Saved entries:
..............................

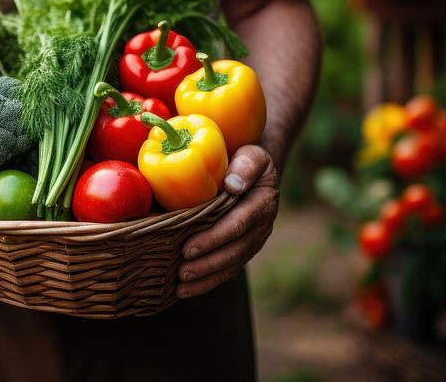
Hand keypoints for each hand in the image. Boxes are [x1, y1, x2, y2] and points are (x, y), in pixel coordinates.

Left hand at [176, 145, 279, 297]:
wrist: (259, 169)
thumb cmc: (248, 159)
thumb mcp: (252, 155)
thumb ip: (244, 167)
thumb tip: (232, 185)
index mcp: (263, 202)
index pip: (237, 225)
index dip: (213, 239)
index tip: (189, 248)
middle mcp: (262, 225)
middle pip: (234, 250)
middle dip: (208, 264)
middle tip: (182, 273)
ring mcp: (255, 239)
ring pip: (233, 264)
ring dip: (208, 278)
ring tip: (182, 288)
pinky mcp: (246, 247)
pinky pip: (230, 267)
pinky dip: (211, 280)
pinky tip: (190, 290)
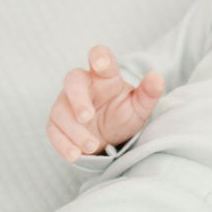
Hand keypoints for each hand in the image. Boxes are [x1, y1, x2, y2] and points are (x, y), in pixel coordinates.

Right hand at [46, 45, 163, 160]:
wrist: (110, 137)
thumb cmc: (123, 114)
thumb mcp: (140, 106)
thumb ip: (149, 93)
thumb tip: (157, 77)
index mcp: (104, 76)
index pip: (100, 58)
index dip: (99, 57)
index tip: (100, 63)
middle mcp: (82, 85)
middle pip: (73, 81)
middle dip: (78, 98)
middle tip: (87, 116)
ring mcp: (66, 103)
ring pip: (62, 111)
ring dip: (74, 130)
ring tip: (92, 146)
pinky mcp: (57, 124)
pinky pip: (54, 131)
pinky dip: (63, 144)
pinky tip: (75, 155)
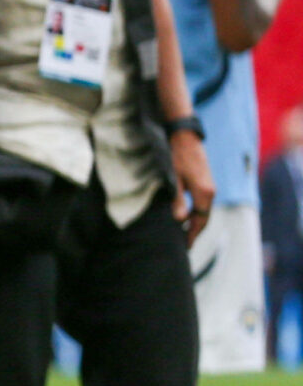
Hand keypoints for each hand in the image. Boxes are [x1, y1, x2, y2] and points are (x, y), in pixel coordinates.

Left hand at [172, 128, 214, 244]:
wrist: (186, 138)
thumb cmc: (177, 157)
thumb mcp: (174, 179)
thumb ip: (177, 200)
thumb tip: (180, 220)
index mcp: (205, 193)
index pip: (200, 221)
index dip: (192, 235)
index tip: (185, 247)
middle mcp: (211, 192)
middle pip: (204, 219)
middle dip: (195, 233)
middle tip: (185, 246)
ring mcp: (210, 188)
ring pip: (204, 212)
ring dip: (196, 224)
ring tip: (185, 235)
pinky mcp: (206, 183)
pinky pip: (203, 204)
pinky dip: (197, 214)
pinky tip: (187, 218)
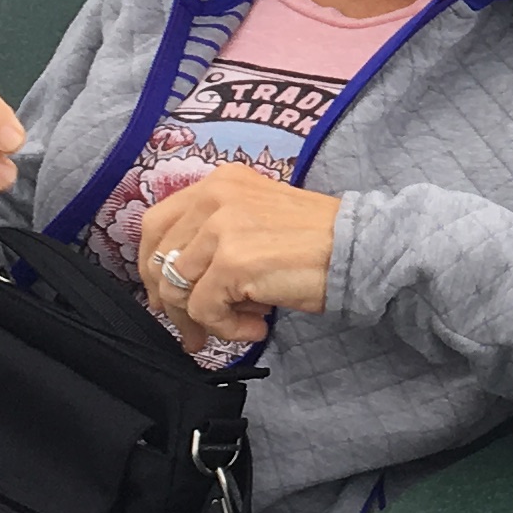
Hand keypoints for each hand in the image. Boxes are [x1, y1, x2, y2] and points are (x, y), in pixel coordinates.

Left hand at [135, 164, 343, 351]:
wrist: (359, 247)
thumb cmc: (315, 241)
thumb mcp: (255, 218)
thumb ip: (214, 235)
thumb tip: (173, 287)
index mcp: (217, 182)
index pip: (156, 224)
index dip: (154, 267)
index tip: (170, 298)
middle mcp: (213, 196)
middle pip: (158, 259)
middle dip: (172, 303)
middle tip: (194, 330)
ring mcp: (221, 228)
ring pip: (177, 290)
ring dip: (206, 320)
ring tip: (243, 324)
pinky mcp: (233, 261)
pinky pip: (204, 310)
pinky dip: (227, 328)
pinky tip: (258, 326)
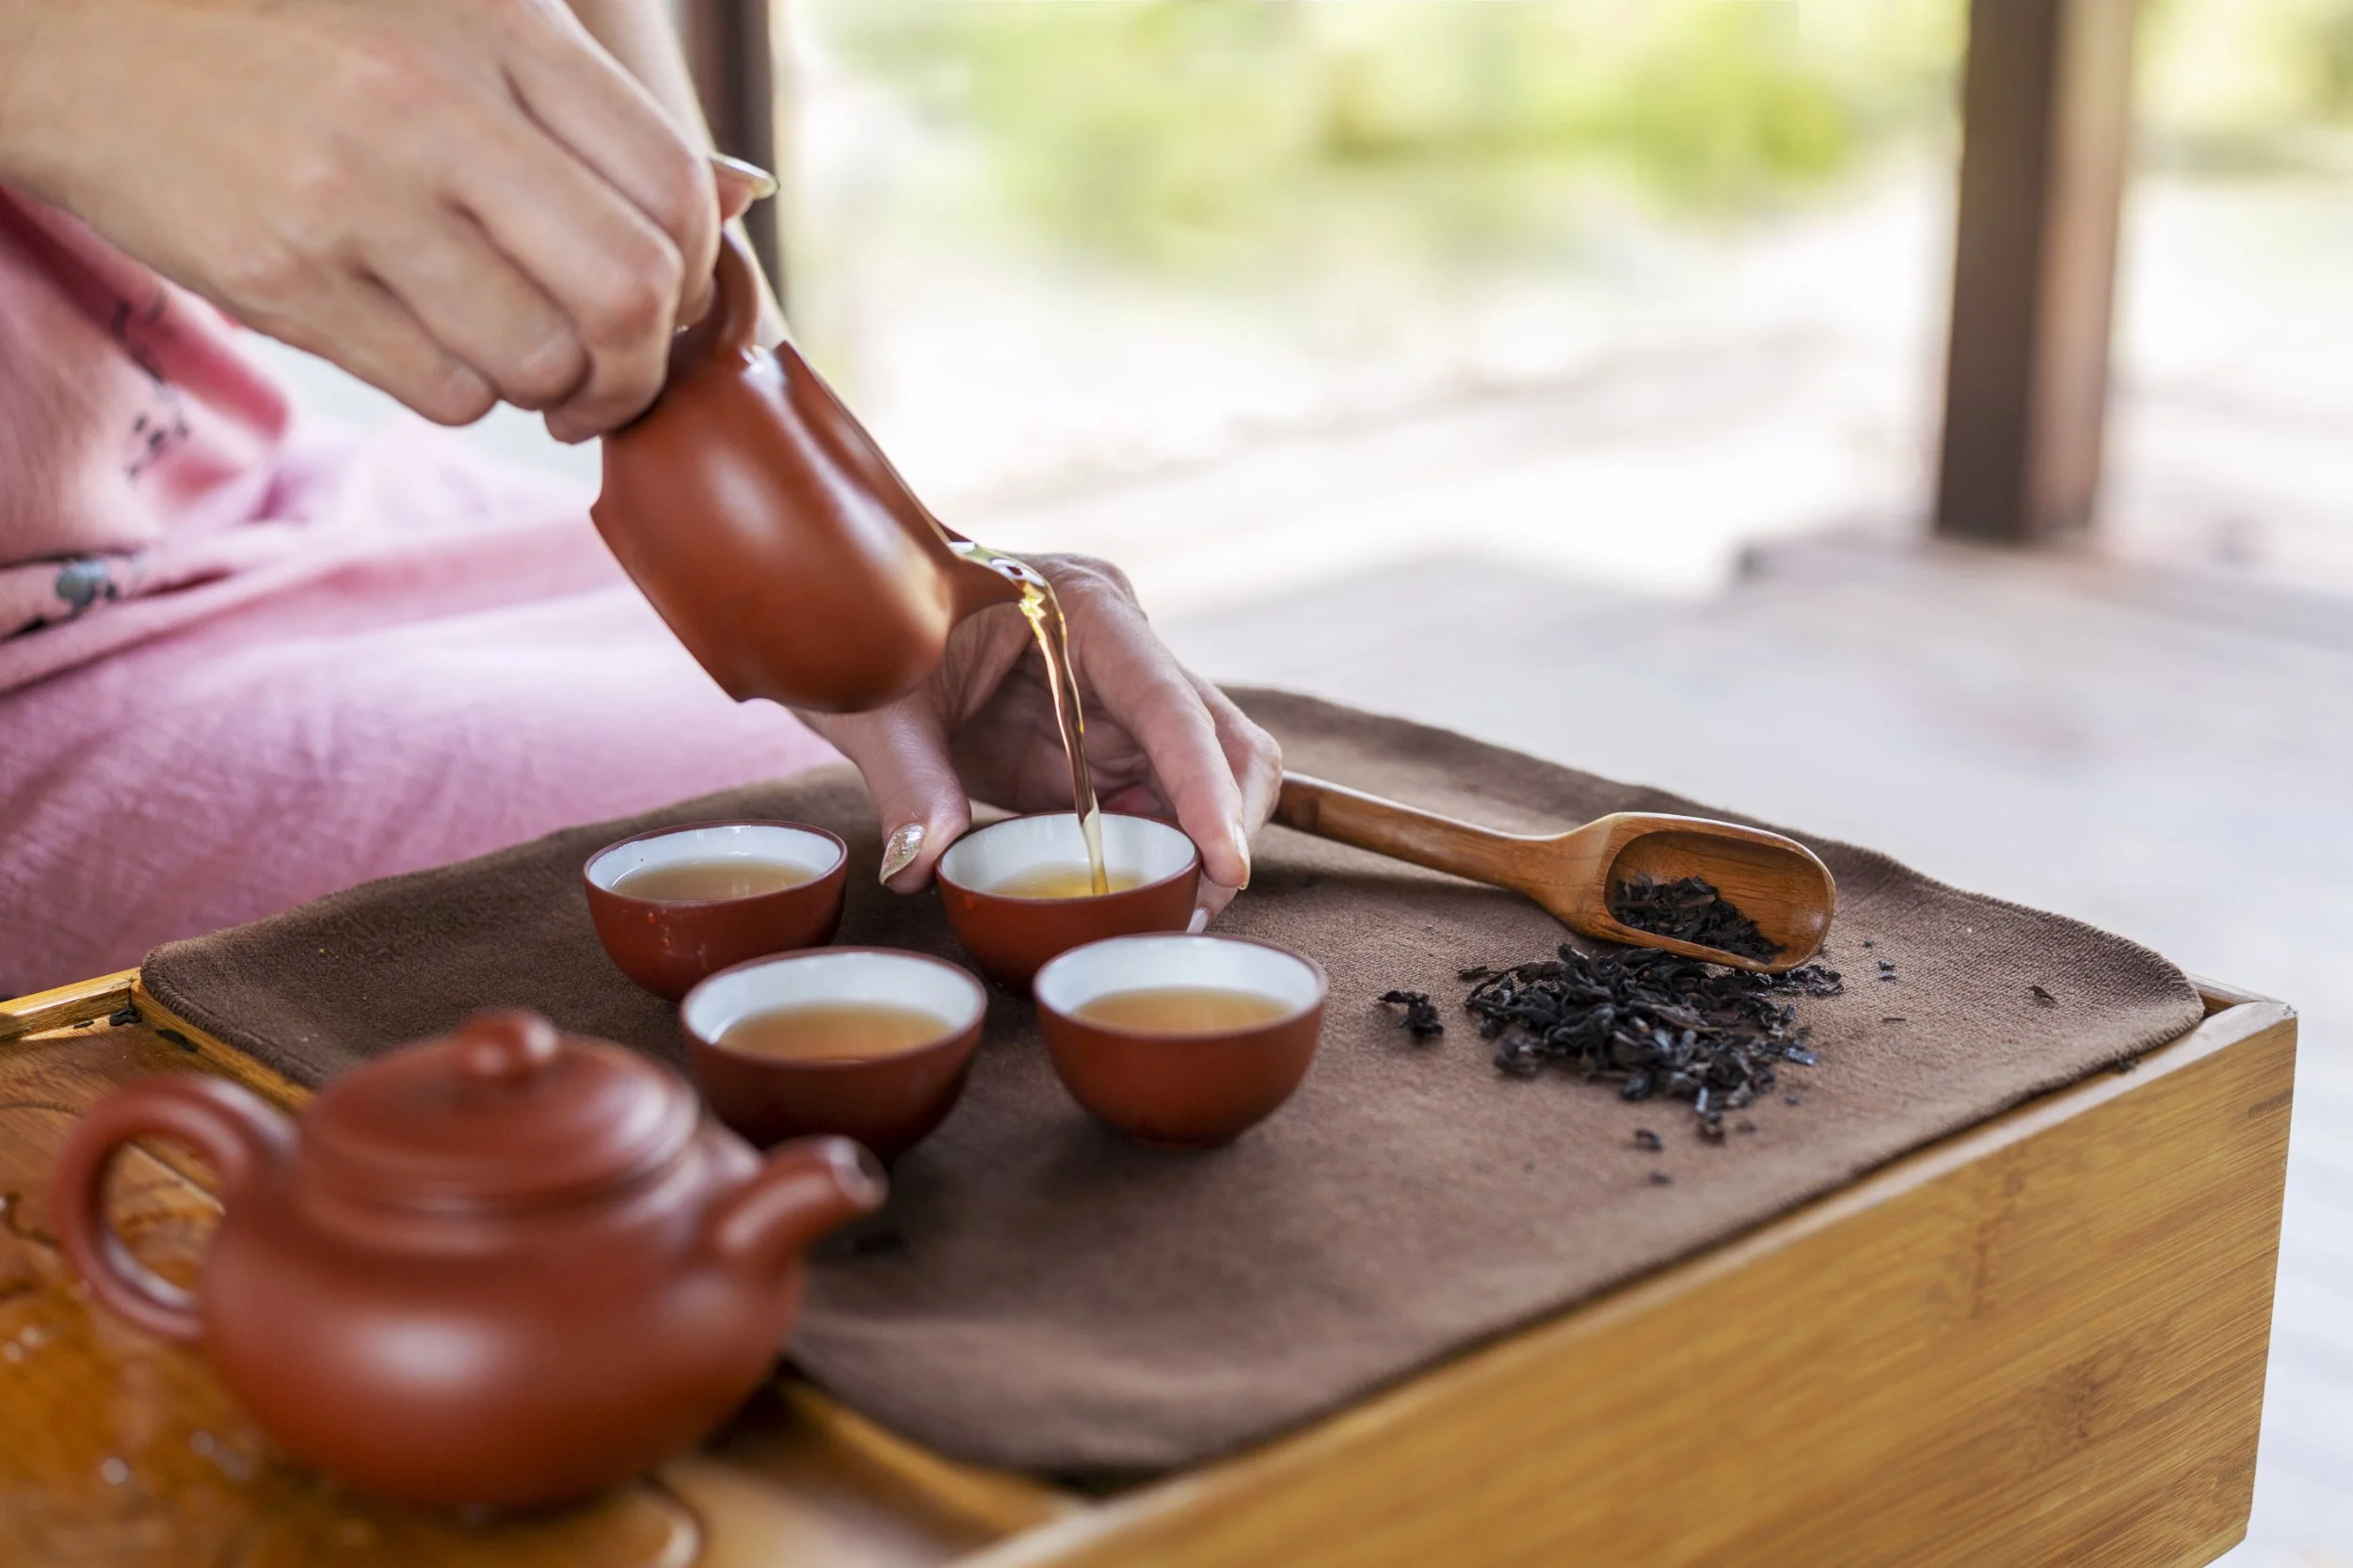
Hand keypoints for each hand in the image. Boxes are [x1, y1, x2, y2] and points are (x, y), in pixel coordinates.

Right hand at [0, 0, 739, 439]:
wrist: (86, 40)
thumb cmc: (307, 38)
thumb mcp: (455, 22)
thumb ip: (590, 107)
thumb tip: (744, 199)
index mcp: (498, 28)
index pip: (673, 183)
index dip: (701, 270)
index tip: (672, 297)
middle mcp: (432, 108)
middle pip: (631, 290)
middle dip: (644, 362)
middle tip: (615, 372)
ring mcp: (355, 199)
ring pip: (541, 359)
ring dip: (554, 388)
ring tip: (523, 358)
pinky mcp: (287, 278)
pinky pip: (446, 390)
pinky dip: (469, 393)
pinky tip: (435, 345)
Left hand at [796, 557, 1282, 925]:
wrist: (859, 620)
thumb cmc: (874, 632)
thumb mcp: (882, 704)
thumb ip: (909, 779)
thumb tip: (926, 863)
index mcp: (1085, 610)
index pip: (1171, 704)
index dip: (1205, 787)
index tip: (1225, 864)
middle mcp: (1126, 649)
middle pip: (1223, 738)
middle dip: (1226, 824)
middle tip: (1195, 911)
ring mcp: (1121, 701)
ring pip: (1205, 779)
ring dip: (1198, 848)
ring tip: (1166, 918)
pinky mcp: (1102, 748)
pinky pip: (1157, 807)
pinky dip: (1157, 855)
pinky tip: (1131, 897)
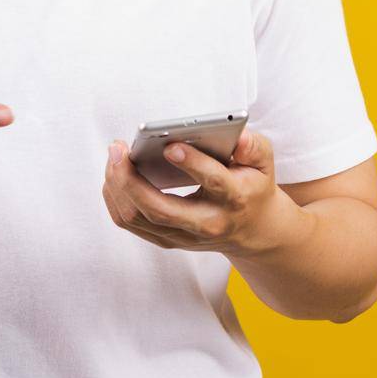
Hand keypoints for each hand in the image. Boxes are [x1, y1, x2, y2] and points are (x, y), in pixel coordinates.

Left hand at [102, 127, 307, 256]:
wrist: (254, 230)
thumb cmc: (253, 186)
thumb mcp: (263, 163)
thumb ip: (253, 146)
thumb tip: (237, 138)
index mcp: (235, 198)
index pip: (213, 181)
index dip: (191, 163)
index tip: (169, 145)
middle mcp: (207, 223)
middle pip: (161, 210)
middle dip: (131, 179)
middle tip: (117, 148)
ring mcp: (184, 236)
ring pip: (139, 218)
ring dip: (118, 187)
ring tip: (113, 156)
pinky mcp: (167, 240)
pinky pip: (131, 223)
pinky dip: (116, 198)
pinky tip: (114, 175)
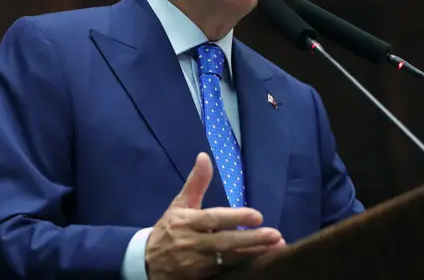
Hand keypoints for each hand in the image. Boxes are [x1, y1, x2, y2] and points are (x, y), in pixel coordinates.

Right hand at [144, 153, 285, 279]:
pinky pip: (224, 272)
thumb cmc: (170, 228)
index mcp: (186, 222)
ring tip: (275, 248)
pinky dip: (242, 268)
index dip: (235, 217)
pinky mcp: (201, 278)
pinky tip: (259, 263)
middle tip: (275, 235)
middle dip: (251, 239)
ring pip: (228, 260)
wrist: (148, 262)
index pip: (213, 219)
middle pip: (224, 242)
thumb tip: (204, 156)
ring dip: (253, 255)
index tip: (258, 215)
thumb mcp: (179, 204)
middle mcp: (191, 243)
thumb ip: (196, 182)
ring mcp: (196, 264)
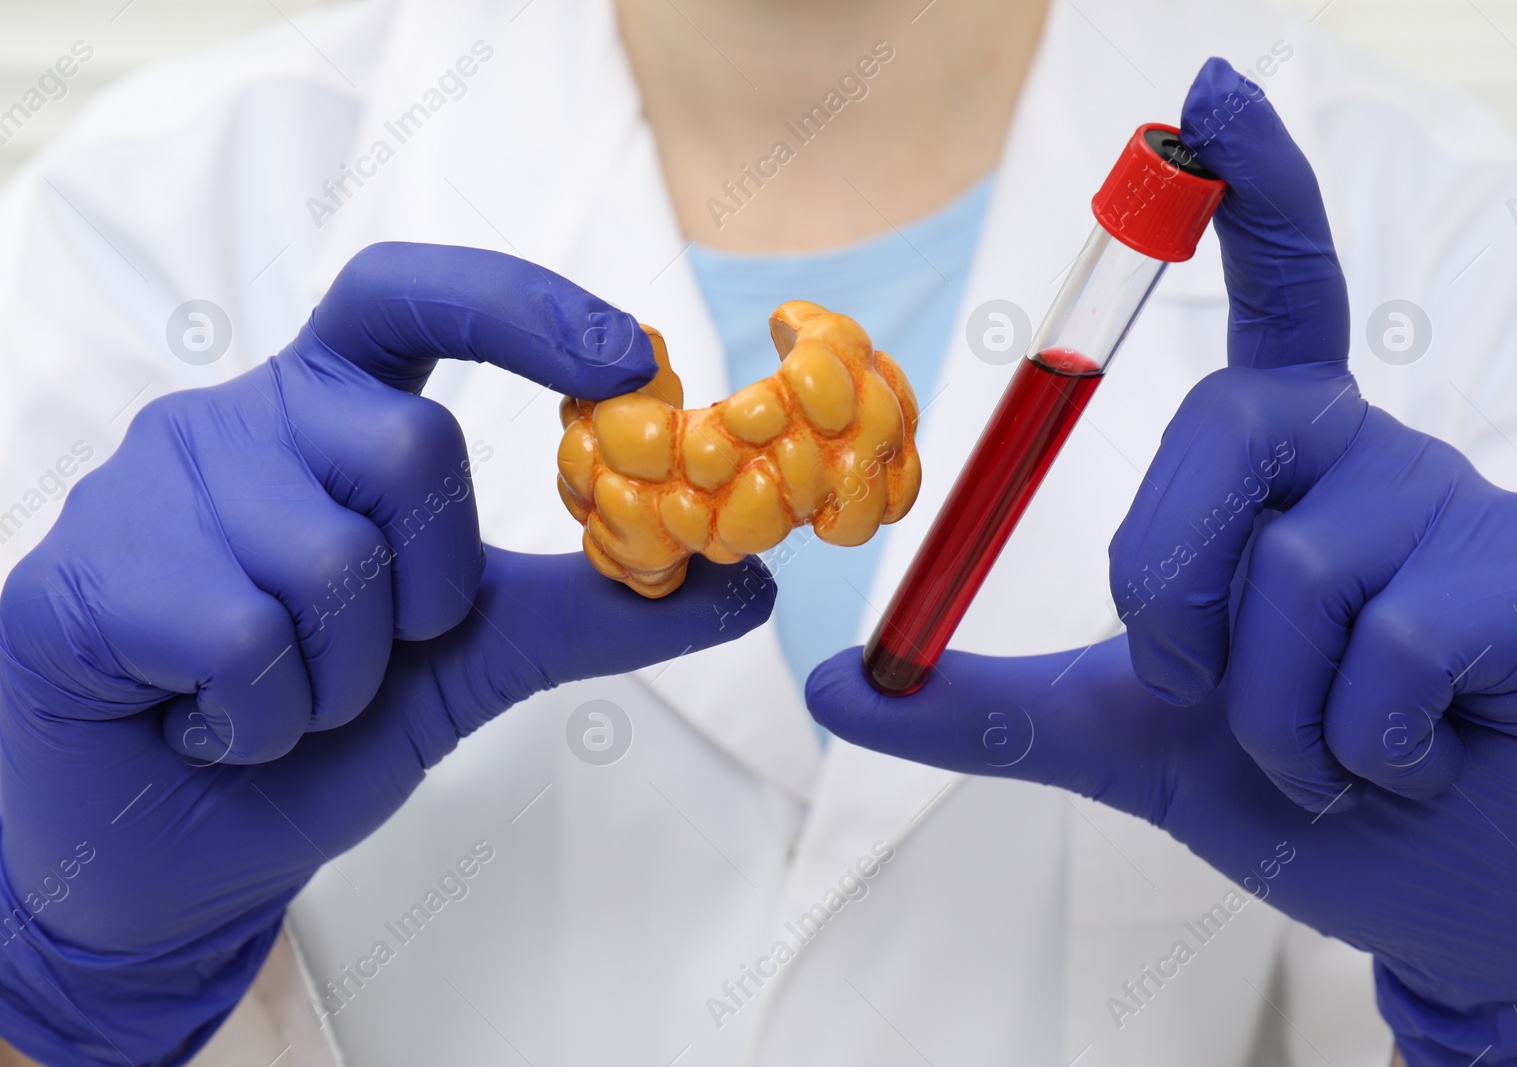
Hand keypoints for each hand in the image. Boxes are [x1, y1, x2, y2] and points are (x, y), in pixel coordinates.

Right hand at [0, 243, 773, 1065]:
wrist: (175, 846)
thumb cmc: (318, 725)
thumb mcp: (474, 655)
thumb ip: (595, 608)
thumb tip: (748, 583)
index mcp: (334, 410)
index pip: (420, 297)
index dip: (528, 309)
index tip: (633, 358)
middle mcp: (243, 416)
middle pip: (411, 448)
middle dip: (429, 592)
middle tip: (371, 656)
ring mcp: (153, 482)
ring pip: (332, 564)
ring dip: (341, 681)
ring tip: (279, 701)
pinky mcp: (81, 571)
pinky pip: (240, 640)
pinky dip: (262, 721)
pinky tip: (211, 726)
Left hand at [809, 60, 1516, 1064]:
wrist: (1466, 886)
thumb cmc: (1315, 785)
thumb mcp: (1127, 739)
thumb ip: (985, 706)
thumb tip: (833, 686)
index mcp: (1277, 466)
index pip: (1272, 293)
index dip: (1248, 189)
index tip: (1209, 98)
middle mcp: (1363, 453)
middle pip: (1214, 437)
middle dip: (1173, 601)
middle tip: (1221, 699)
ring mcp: (1454, 507)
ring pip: (1293, 568)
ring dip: (1272, 715)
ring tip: (1328, 754)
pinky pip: (1389, 644)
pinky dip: (1358, 747)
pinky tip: (1408, 760)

..............................

### About this task
Copy word for word only the lines above from the one with "middle dip: (1226, 824)" through the one with "index mcp: (1277, 466)". Leave pictures out.

### Solution to this exercise
middle dip: (1226, 824)
middle tip: (1195, 911)
ring mcp: (1121, 701)
ring pip: (1205, 779)
ring dip: (1198, 848)
ring tip: (1166, 918)
pinky mcp: (1102, 748)
pinky pip: (1157, 807)
pinky dip: (1157, 855)
pinky tip: (1131, 897)
Hand keypoints for each hand in the image. Boxes are [x1, y1, x2, y2] and points are (x, y), in pixel coordinates.

Left hand at [102, 127, 307, 256]:
wrist: (254, 230)
thumb cmc: (253, 186)
thumb mcp: (263, 163)
thumb ip: (253, 146)
thumb tip: (237, 138)
index mcp: (235, 198)
index pip: (213, 181)
index dip: (191, 163)
index tip: (169, 145)
middle mcp: (207, 223)
middle pip: (161, 210)
middle dip: (131, 179)
middle tip: (117, 148)
ring mcp: (184, 236)
ring pip: (139, 218)
ring dip: (118, 187)
ring tip: (113, 156)
pinky mcp: (167, 240)
pinky pip: (131, 223)
pinky dip: (116, 198)
pinky tip: (114, 175)
Hand keypoints for each hand in the image. Boxes are [x1, y1, x2, y2] and points are (x, y), in pixel coordinates.

Right hand at [144, 153, 285, 279]:
pinky pip: (224, 272)
thumb cmc: (170, 228)
index mcp: (186, 222)
ring tip: (275, 248)
pinky dip: (242, 268)
index dip: (235, 217)
pinky mcp: (201, 278)
pinky tip: (259, 263)
middle tip: (275, 235)
middle dip: (251, 239)
ring pip: (228, 260)
wrist: (148, 262)
index pip: (213, 219)
middle pip: (224, 242)
thumb tip: (204, 156)
ring dip: (253, 255)
index tip: (258, 215)
thumb mcp: (179, 204)
middle mcp: (191, 243)
thumb ip: (196, 182)
ring mcp: (196, 264)
Hand keypoints for each hand in the image. Boxes are [x1, y1, x2, y2] and points are (x, y), in pixel coordinates.

Right hand at [0, 243, 773, 1065]:
wrist: (175, 846)
thumb cmc: (318, 725)
thumb mcp: (474, 655)
thumb ip: (595, 608)
thumb tip: (748, 583)
index mcp: (334, 410)
index pip: (420, 297)
index dip: (528, 309)
index tip: (633, 358)
middle mcp: (243, 416)
middle pip: (411, 448)
middle dip: (429, 592)
middle tip: (371, 656)
ring mcp: (153, 482)
ring pip: (332, 564)
ring dip: (341, 681)
ring tip: (279, 701)
pinky mcp: (81, 571)
pinky pip: (240, 640)
pinky dip: (262, 721)
pinky tip: (211, 726)
Left hand at [809, 60, 1516, 1064]:
wrist: (1466, 886)
thumb cmc: (1315, 785)
thumb mcp: (1127, 739)
thumb ip: (985, 706)
thumb tip: (833, 686)
index mcp: (1277, 466)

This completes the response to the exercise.